If the Right Captures Art, It Captures Life
We have to develop a politics and discipline of media consumption.
I don’t know if you’ve had this experience of leaving a movie theater: feeling for a few minutes or hours that you now exist within the world of the movie. I remember seeing 28 Years Later a few months ago and as soon as I exited onto the street sensing that a zombie might run after me at any moment. Rather quickly, this feeling faded—I got a drink with a friend and forgot about it.
But last week, I saw One Battle After Another, the new Paul Thomas Anderson movie about revolutionaries trying, and mostly failing, to affect change in an increasingly fascistic United States of America—one in which the police and military are always watching, always ready to ruin people’s lives, and frequently doing so for petty, personal, ego-driven reasons—and something shifted in me.
I saw it at one of the few venues projecting it in VistaVision—the screen was huge and the sound surround and the experience so, so much fun. And as I exited the Union Square Regal at 2am, that familiar feeling returned. I was in the movie. A cop car turned the corner and I nearly grabbed one of my friends to jump behind a barricade to evade some theoretical arrest, as if I was Leo DiCaprio, on the run for my involvement in a series of semi-violent anti-state actions.
Except, this time, the feeling did not fade. A week later, it still hasn’t. Instead, it’s transformed into something more subtle, and yet more all-encompassing. It’s not that I’m ducking and running from cop cars every day; it’s that the movie has convinced me the world it represents is not only our own, but somehow realer than our own.

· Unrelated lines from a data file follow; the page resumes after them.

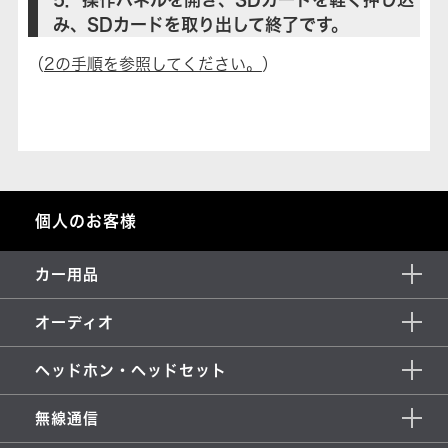
み、SDカードを取り出して終了です。
（
2の手順を参照してください。
）
個人のお客様
カー用品
オーディオ
ヘッドホン・ヘッドセット
無線通信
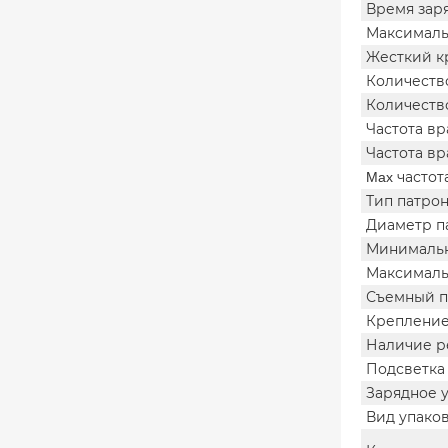
Время зар
Максималь
Жесткий к
Количеств
Количеств
Частота в
Частота в
Max часто
Тип патро
Диаметр п
Минимальн
Максималь
Съемный п
Крепление
Наличие р
Подсветка
Зарядное 
Вид упако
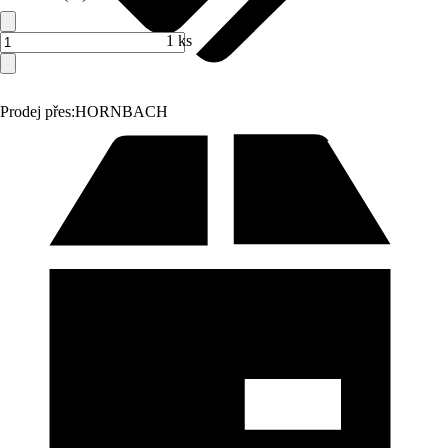
1 ks
Prodej přes:
HORNBACH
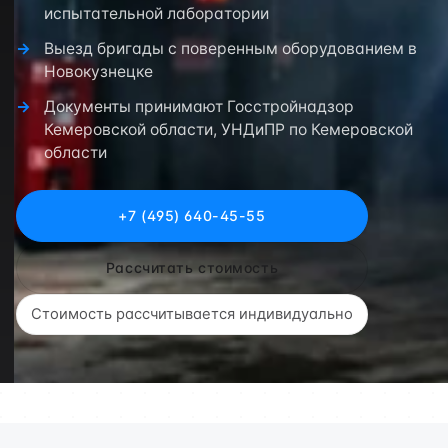
испытательной лаборатории
Выезд бригады с поверенным оборудованием в
Новокузнецке
Документы принимают Госстройнадзор
Кемеровской области, УНДиПР по Кемеровской
области
+7 (495) 640-45-55
Рассчитать стоимость
Стоимость рассчитывается индивидуально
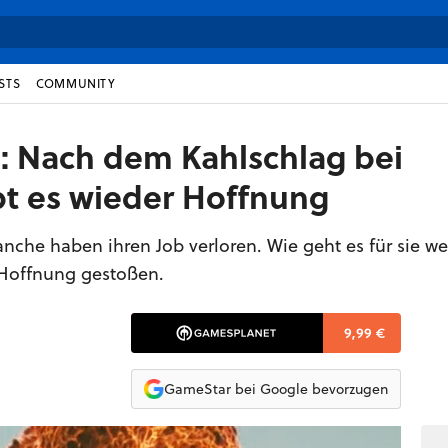
STS
COMMUNITY
: Nach dem Kahlschlag bei
bt es wieder Hoffnung
che haben ihren Job verloren. Wie geht es für sie we
 Hoffnung gestoßen.
9,99 €
GameStar bei Google bevorzugen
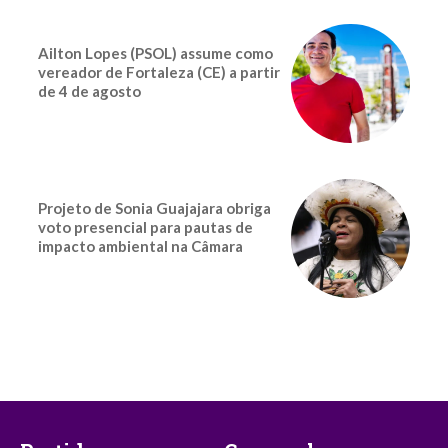
Ailton Lopes (PSOL) assume como
vereador de Fortaleza (CE) a partir
de 4 de agosto
Projeto de Sonia Guajajara obriga
voto presencial para pautas de
impacto ambiental na Câmara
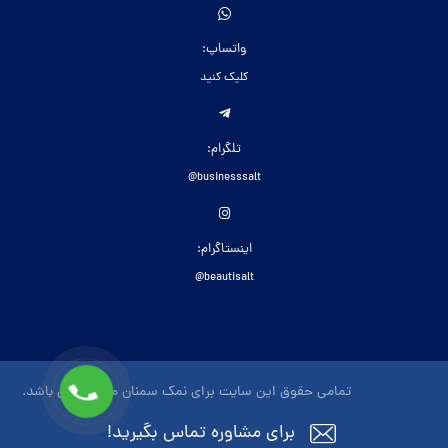
واتساپ:
کلیک کنید
تلگرام:
businesssalt@
اینستاگرام:
beautisalt@
تمامی حقوق این سایت برای نمک سمنان محفوظ می باشد.
برای مشاوره تماس بگیرید!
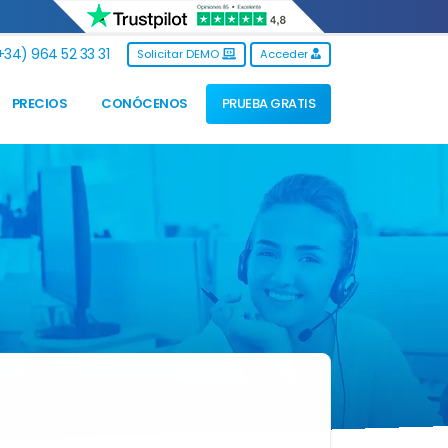
34) 964 52 33 31
Solicitar DEMO
Acceder
PRECIOS
CONÓCENOS
PRUEBA GRATIS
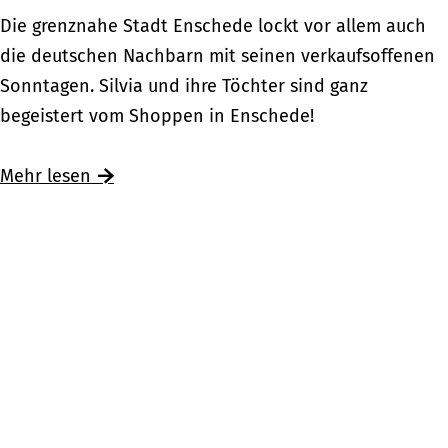
d
E
Die grenznahe Stadt Enschede lockt vor allem auch
d
n
die deutschen Nachbarn mit seinen verkaufsoffenen
i
s
Sonntagen. Silvia und ihre Töchter sind ganz
e
c
begeistert vom Shoppen in Enschede!
W
h
e
e
Mehr lesen
i
d
h
e
n
–
a
„
c
L
h
e
t
k
k
e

In “real” life, it is very easy to become distracted and impotent and give in to a kind of pre-defeat, figuring that anything you do cannot possibly change the increasingly fascistic world around you. But in the world of One Battle After Another, these issues—fighting for migrants, fighting against capitalism, doing whatever it takes to ensure that the most psychotic power-hoarders on earth do not ruin the earth more than they already have—feel as constantly present and consequential as they actually, in real life, are.
The facts of the world as represented by OBAA are not necessarily realer than the real world, but the feeling of the world in the film—stripped from all the distractions and mundanities of real life—is, in my opinion, realer.
In the real world, there is a near-constant gauze wrapped around my eyes, separating me from all I know to be true—that I am depressed and anxious and fearful because of the evilness all around us, and that that must be directly confronted if anything is to change. The camera lens of One Battle After Another is gauze-free. It is clear-eyed. And, thus, by watching it, I felt the gauze between me and my world begin to unravel as soon as I left the theater. In short, its fictions clarified reality.